Shortly after his death, the executrix and principal heir of his will, Genevieve Piper, told Knol to remove his belongings from the property, as it was to be subdivided and sold.

Knol removed some but not all of the things from the trailer. In the meantime, he claimed he and Versluce had a written agreement that Knol would have first claim to the property if and when it was put on the market.

The matter went to court and Knol produced a handwritten contract between the two men which gave Knol permission to live on the property and first purchase rights should the land be put up for sale.

Piper produced a similar document that had the word “Void” written across it three times.

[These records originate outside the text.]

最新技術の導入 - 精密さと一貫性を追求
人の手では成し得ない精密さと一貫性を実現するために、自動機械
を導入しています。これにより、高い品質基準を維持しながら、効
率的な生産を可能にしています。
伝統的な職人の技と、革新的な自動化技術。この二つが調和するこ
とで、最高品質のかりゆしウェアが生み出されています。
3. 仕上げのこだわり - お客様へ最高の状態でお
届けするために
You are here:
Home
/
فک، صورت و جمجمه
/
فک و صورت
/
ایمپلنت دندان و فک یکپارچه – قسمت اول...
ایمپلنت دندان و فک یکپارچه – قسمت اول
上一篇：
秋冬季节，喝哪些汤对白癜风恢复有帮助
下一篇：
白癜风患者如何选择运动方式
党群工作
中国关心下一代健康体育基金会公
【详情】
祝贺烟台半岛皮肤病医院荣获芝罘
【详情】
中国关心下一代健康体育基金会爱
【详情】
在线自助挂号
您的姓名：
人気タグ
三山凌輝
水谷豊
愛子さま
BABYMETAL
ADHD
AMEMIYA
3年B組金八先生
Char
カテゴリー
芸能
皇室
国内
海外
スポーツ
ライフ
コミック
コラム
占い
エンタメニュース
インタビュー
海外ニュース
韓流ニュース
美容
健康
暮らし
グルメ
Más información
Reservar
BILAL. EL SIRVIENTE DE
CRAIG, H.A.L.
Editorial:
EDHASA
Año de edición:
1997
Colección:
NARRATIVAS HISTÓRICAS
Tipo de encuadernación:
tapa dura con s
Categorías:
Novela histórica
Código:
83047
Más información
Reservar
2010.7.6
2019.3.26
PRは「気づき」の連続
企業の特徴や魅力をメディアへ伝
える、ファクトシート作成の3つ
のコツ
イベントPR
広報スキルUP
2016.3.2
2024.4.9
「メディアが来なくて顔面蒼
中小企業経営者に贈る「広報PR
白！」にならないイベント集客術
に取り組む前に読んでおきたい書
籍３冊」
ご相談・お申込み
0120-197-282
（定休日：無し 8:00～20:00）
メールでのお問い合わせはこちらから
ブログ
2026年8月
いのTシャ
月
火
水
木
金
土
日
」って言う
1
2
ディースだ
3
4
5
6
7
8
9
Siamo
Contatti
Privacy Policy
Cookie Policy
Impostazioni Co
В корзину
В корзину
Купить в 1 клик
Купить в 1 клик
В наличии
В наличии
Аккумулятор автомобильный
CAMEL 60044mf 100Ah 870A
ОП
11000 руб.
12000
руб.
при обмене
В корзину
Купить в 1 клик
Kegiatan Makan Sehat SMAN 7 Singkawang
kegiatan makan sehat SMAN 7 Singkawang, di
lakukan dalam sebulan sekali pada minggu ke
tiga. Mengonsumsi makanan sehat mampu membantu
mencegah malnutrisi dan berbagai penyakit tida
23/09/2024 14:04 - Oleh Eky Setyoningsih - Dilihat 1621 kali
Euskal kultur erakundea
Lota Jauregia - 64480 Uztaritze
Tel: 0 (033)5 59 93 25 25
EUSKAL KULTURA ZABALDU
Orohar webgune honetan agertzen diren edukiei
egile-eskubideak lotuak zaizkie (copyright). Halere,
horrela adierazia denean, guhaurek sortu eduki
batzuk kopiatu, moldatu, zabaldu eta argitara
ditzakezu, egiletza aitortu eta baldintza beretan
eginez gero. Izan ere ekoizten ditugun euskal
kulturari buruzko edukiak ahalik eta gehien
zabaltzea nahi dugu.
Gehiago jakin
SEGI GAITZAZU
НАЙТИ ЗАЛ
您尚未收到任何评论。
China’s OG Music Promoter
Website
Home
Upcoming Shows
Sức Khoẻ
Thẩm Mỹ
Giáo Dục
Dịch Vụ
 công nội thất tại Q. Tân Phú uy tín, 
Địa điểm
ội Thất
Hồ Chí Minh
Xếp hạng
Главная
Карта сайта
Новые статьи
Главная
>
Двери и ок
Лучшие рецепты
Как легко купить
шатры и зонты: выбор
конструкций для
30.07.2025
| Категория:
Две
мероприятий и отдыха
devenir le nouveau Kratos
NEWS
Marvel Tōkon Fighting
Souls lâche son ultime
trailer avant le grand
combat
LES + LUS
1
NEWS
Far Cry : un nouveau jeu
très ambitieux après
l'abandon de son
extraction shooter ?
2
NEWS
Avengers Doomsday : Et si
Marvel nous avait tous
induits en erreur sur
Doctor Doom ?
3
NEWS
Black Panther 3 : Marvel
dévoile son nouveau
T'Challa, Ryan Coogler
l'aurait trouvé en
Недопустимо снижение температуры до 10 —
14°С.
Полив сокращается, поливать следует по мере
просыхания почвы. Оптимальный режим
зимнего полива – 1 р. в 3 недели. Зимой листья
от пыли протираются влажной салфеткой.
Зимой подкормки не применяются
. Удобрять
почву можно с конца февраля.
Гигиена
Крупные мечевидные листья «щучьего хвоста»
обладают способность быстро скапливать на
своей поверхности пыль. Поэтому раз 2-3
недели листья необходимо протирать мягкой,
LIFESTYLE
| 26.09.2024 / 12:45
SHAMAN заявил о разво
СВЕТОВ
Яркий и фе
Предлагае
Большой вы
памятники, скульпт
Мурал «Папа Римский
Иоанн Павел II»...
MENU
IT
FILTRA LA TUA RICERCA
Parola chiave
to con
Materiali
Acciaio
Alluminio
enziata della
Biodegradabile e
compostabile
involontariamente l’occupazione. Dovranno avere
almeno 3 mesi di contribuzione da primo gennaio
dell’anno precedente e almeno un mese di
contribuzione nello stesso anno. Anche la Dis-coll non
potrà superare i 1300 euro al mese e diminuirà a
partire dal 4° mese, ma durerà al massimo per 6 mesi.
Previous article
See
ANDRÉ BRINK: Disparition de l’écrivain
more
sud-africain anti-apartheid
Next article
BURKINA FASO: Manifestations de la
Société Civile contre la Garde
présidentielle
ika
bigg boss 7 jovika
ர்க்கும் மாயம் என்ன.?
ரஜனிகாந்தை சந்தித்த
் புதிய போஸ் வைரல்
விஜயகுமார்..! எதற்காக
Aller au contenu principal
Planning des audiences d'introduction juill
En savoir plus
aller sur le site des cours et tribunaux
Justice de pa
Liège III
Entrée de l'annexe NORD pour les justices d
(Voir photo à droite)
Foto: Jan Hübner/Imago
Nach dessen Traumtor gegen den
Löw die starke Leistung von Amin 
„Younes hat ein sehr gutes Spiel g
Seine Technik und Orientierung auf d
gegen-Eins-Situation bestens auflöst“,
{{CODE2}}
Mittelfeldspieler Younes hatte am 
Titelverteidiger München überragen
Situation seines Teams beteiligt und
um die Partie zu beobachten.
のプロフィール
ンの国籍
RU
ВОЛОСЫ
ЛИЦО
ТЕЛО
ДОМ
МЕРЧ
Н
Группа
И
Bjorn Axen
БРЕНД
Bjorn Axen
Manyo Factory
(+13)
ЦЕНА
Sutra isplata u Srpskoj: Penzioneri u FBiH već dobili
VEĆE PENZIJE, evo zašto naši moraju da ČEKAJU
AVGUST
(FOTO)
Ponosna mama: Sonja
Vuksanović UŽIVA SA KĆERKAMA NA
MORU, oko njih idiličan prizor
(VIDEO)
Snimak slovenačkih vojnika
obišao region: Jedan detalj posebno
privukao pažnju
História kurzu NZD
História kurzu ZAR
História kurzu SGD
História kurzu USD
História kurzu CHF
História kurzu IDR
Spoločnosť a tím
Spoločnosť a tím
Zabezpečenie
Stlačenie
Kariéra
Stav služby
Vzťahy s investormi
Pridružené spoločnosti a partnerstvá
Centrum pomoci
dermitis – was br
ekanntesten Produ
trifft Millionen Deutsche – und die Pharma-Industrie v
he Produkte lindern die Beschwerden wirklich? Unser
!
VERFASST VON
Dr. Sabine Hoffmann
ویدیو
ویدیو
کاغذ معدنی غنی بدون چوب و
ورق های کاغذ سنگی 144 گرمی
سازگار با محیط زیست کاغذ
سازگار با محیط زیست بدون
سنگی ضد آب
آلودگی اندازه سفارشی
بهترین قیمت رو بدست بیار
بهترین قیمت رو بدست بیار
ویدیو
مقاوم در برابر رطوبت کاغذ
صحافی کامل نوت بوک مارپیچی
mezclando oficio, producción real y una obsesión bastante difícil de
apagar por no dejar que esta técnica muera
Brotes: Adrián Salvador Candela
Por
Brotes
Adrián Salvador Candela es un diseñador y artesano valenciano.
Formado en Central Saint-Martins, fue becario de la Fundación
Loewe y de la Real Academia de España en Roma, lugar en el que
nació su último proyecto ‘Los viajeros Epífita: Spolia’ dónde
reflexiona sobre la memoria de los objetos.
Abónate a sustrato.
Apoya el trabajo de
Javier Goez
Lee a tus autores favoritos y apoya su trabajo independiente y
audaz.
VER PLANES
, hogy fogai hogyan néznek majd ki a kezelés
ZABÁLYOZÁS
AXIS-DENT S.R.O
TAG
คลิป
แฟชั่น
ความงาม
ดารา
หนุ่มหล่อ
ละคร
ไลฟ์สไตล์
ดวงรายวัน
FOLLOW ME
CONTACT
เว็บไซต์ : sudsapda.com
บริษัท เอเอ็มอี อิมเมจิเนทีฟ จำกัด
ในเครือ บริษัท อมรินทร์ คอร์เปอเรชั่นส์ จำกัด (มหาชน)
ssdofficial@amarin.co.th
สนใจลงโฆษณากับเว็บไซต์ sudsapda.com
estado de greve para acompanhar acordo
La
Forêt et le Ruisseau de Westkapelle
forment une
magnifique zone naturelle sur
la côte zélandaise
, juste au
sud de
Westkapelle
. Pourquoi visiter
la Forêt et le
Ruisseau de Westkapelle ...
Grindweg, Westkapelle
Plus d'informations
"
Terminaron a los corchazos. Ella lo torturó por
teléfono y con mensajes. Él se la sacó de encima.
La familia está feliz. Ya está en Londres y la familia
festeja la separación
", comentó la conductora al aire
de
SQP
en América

During the course of the trial, no one could explain why or when Versluce would have voided the contract, but several witnesses testified that the word was written in Versluce’s hand.

In February 2007, Yukon Supreme Court Justice Leigh Gower found that Knol had no claim on the property.

In his decision, Gower wrote that Knol’s testimony was lacking in credibility because it was “at times inconsistent, argumentative, evasive and peppered with prevarication.”

He went on to declare the contract invalid because of its vagueness.

The agreement gave Knol permission to live in the trailer and on the “lands immediately adjoining the said trailer.”

But because there was no scale of land area specified on the accompanying map, Gower decided the contract was “unenforceable by reason of uncertainty.”

Knol then took his case to the Court of Appeal, but failed to produce the necessary documents within a year of filing, so his case was put on the inactive list.

Six months later, he still had not filed the documents, and his case was declared abandoned and dismissed by Judge David Frankel.

His latest appeal was of that dismissal, but once again, the chips have fallen against the 52-year-old Dutchman.

At a hearing held in Vancouver, the three Court of Appeal judges upheld Frankel’s decision. They found no error or misunderstanding in Frankel’s decision, and put the responsibility firmly on Knol’s shoulders.